Starting in 2019, the TESS mission will monitor the northern ecliptic pole for 1 year. Data will be collected at 30-minute and 2-minute cadences, and only a limited amount of slots will be reserved for targets requiring a 20- second cadence. Only the 20-second cadence is sufficient to sample p-mode oscillations in sdB stars. From the seismic measurements obtained with the Kepler spacecraft we have gained a wealth of new insights in structural and rotational aspects of mainly g-mode variable sdB stars. Unfortunately only one traditional p-mode sdB variable was found in the main Kepler field. The TESS mission offers the opportunity to obtain more long-time-base coverage of p-mode sdB variables, especially at the ecliptic poles where the time-base will be longest. Thus far, there were only two known (p-mode) sdBVs around the northern ecliptic pole (β > 78): LS Dra and V366 Dra. In this paper we describe our efforts to find more.We compiled a new sample of 76 sdB candidates around the northern ecliptic pole, based on GALEX and optical colours, and we used low-resolution Balmer-line spectroscopy for classification.
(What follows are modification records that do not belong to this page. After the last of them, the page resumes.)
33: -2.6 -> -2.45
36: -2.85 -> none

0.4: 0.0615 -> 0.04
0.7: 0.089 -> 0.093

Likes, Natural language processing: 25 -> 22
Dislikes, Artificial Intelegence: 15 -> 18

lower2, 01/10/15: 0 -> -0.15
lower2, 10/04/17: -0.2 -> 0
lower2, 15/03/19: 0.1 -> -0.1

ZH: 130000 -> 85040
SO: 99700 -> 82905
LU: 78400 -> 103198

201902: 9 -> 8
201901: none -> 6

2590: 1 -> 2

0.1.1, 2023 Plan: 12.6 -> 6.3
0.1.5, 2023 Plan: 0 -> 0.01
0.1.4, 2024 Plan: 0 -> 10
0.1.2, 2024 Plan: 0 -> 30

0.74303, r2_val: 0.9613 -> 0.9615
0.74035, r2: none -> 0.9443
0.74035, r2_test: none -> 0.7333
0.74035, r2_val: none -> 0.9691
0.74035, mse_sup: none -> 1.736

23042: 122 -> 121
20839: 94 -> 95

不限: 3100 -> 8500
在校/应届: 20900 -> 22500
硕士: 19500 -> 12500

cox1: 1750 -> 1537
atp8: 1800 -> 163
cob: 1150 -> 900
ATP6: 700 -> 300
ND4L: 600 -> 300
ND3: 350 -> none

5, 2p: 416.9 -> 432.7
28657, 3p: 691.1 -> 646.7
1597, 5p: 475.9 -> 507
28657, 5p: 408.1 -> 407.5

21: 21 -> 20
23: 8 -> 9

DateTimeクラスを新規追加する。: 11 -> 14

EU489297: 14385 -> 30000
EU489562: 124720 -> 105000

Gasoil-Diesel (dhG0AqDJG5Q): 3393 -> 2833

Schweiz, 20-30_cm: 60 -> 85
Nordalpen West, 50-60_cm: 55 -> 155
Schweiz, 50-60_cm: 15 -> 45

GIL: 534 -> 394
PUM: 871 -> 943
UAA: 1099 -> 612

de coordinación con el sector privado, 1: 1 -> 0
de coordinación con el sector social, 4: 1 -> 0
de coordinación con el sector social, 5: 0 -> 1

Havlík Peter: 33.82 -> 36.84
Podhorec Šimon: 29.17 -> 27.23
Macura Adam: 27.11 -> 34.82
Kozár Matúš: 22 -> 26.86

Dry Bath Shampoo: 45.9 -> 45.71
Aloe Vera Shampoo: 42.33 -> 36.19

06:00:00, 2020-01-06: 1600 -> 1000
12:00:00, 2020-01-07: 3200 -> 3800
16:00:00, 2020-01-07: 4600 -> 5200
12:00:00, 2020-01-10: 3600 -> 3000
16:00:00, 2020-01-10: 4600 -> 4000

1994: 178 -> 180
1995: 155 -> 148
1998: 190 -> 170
We identified 39 new sdB stars, of which 29 have characteristics (Teff > 28000 K or a composite spectrum) that may put them in the p-mode instability strip.With our 39 new sdB stars, we augmented the number of known sdB stars in the the northern ecliptic pole area (β> 73) by 46%. Besides these sdB stars, among our spectral classifications are various sdO stars, He-sdB stars, blue horizontal-branch stars, white dwarfs, cataclysmic variables and main sequence B stars. We obtained time-resolved photometry of most of the p-mode sdB candidates, and found one new sdBV, J19384+5824, with a moderately high pulsation amplitude of ≥ 9 mmag.